• **REQUIRED ACTION**
Transcribe the part of the artist biographies starting at "The questions surrounding" and ending at "alternative self-organising structures.".

• **DOCUMENT EXCERPT**
________________

Ferrari’s works investigate the sounding possibilities of the human body.
Through the use of DIY contact microphones, modified medical tools and sensors she develops live performances in which all the inaudible sounds, the invisible, hidden and forgotten of the human body is put in the foreground.
the human body is in her practice a musical instrument and is treated as such.
Arianna Ferrari studied Contemporary Music in Brescia and Sound Arts in London. She is part of the international network LIMINAL BODIES.
The questions surrounding how we act together are at the core of Lucy Pawlak’s practice. She works reflexively with others to examine how and why we conform to systems and what the possibility of breaking with a pattern might offer. Her work examines the potential for interaction and expression within existing social and cultural apparatus in combination with the potential for developing alternative self-organising structures.
Pawlak is involved in ongoing practical research into structuring events and workshops that open up spaces for critical exploration of a subject by those present. She is keen to develop forms that offer the potential for collective research into how computer mediation is instrumental in the production of social space.
Lucy Pawlak studied Graphic Design in Bristol, Painting at the Royal College of Art, and Cinematography at the Polish National Film, Television and Theatre School in Lodz; she was a member of the Lux Associate Artists 2011. She mostly lives in Warsaw.
Katerina Undo is an audiovisual artist, theremin player and performer, mostly concerned in creating intermedia works with a particular interest in exploring the acoustics frontiers. Her work is introducing a conceptual turn toward a ‘plugged ear sonic art’ by using the head instead of the ears for hearing. The most intimate sound space is the head and the conductive perception of sound is an act of consciousness.
Katerina is also developing light sensitive miniature robots, the ‘Creatures’ that live autonomously, getting energy from solar cells and producing a variety of sounds. Every Creature is unique as it is impossible to build exact equal modules. Relatively cooperative Creatures are ‘trained’ for performing live together with human beings. Their last performance took place at the Time Inventor’s Kabinet Festival, Brussels (12.05.2012, OKNO, Q-O2) with a Creatures Sextet.
Katerina Undo lives in Athens and Brussels.

________________

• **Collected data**
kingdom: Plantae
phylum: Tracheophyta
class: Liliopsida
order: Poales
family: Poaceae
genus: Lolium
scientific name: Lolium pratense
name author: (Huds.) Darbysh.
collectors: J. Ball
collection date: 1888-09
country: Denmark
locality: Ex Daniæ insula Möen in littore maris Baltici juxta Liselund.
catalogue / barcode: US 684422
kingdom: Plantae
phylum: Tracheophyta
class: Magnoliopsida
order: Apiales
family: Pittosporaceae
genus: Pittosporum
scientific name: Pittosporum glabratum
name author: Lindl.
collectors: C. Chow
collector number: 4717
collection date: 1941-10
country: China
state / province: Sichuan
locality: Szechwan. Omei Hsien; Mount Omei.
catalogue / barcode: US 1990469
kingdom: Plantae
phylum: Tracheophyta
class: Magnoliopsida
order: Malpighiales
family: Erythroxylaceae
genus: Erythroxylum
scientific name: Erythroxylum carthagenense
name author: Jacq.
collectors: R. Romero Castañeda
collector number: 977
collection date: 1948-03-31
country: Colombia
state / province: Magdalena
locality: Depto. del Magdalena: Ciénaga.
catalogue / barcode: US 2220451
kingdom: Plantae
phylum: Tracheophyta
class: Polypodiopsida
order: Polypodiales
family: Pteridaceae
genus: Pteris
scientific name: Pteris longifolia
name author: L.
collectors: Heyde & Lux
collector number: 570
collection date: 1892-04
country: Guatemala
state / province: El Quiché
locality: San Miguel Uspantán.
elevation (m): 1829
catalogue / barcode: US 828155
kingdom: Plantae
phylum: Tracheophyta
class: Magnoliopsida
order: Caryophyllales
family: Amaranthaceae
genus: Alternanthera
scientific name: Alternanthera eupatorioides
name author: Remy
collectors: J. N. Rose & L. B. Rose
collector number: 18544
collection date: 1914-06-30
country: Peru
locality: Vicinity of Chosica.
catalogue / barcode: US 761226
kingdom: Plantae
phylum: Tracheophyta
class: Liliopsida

________________

• **TASK OUTPUT**
The questions surrounding how we act together are at the core of Lucy Pawlak’s practice. She works reflexively with others to examine how and why we conform to systems and what the possibility of breaking with a pattern might offer. Her work examines the potential for interaction and expression within existing social and cultural apparatus in combination with the potential for developing alternative self-organising structures.